Appeal from an order of the Supreme Court (McDermott, J.), entered October 23, 1987 in Albany County, which denied plaintiffs application to compel, inter alla, defendant to accept early payment of a loan made by defendant to plaintiff.
The facts of this case are not in dispute. In 1985, defendant loaned plaintiff $120,000 to be used to purchase a 1982 Caterpillar tractor/bulldozer and a 1982 Caterpillar wheel-loader. An annual interest rate of 11%% was agreed upon with payments to be made in 63 monthly installments. UCC financing statements signed by both parties were duly filed (see, UCC 9-402). A promissory note was also signed by plaintiff. After approximately two years, plaintiff sought to pay the balance of the debt and obtain termination statements under the UCC (see, UCC 9-404 [1]). Defendant refused this offer because plaintiff sought to pay only the principal balance due *721and not the future interest charges. As a result, plaintiff moved by order to show cause requesting, inter alla, that defendant be required to accept payment of the principal balance of the loan. After a hearing, Supreme Court denied plaintiff relief and this appeal ensued.
We affirm. In support of its argument that it may prepay the loan without the remaining interest charges, plaintiff points to several statutory provisions that specifically permit a party to prepay debts without penalty. However, none of the cited provisions are applicable to this case. General Obligations Law § 5-501 (3) (b) involves mortgages and secured interests in stock. Personal Property Law §§ 305 and 408 relate to retail installment contracts. Banking Law § 108 (4) (e); (5-a), (6) and §235 (8) (4) (d) involve banks and trust companies, of which defendant is neither. Finally, UCC 3-604 specifically applies to matured debts and here plaintiff tendered payment prior to its due date. Furthermore, plaintiff has failed to set forth any reason to permit prepayment without penalty in this case when such has not been provided for by statute. Accordingly, we adhere to the stated proposition that: "A security agreement is subject to the general rule that under a contract to pay money with interest the creditor cannot be compelled to accept payment in advance of the date which the agreement sets for payment” (53 NY Jur, Secured Transactions, § 239, at 622-623 [1967]).
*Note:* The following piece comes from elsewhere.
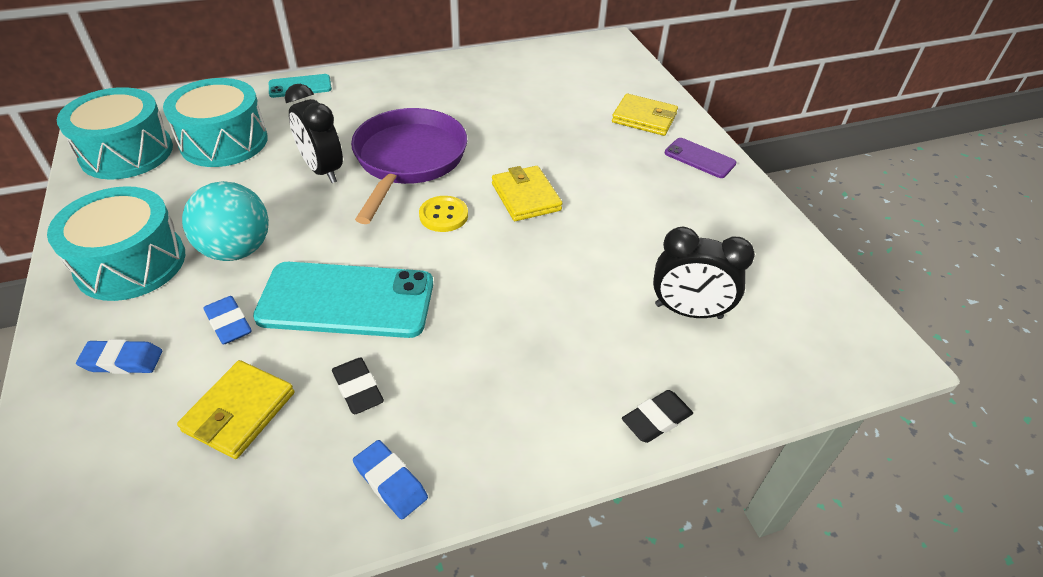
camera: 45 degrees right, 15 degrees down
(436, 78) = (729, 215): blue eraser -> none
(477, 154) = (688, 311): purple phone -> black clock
Plaintiff next claims that it did not sign any security agreement and therefore defendant has no enforceable security interest. We disagree. A security agreement is defined as "an agreement which creates or provides for a security interest” (UCC 9-105 [1] [l]). Here, plaintiff signed a promissory note as well as two financing statements; however, the usual preprinted standard form "security agreement” was not executed. Nevertheless, a preprinted form is not required. For a valid security agreement to exist it should name the parties, disclose an intent to create a security interest and describe the collateral (see, 53 NY Jur, Secured Transactions, § 122, at 426-427 [1967]; see also, UCC 9-110). It should also be signed by the debtor (see, UCC 9-203 [1]). A financing statement does not qualify (see, 53 NY Jur, Secured Transactions, § 105, at 385 [1967]). However, in our view, the promissory note in this case meets the necessary requirements. It was signed by plaintiff, named the parties, contained a description of the collateral and specifically stated that it was to "secure the transfer” of the collateral (see, White and Summers, Uniform Commercial Code § 23-3, at 906-907 [2d ed]). It was, therefore, *722a valid security agreement. That being the case, Supreme Court properly determined that defendant could not be compelled to accept prepayment by plaintiff of the principal only.
Order affirmed, with costs. Mahoney, P. J., Kane, Casey, Yesawich, Jr., and Mercure, JJ., concur.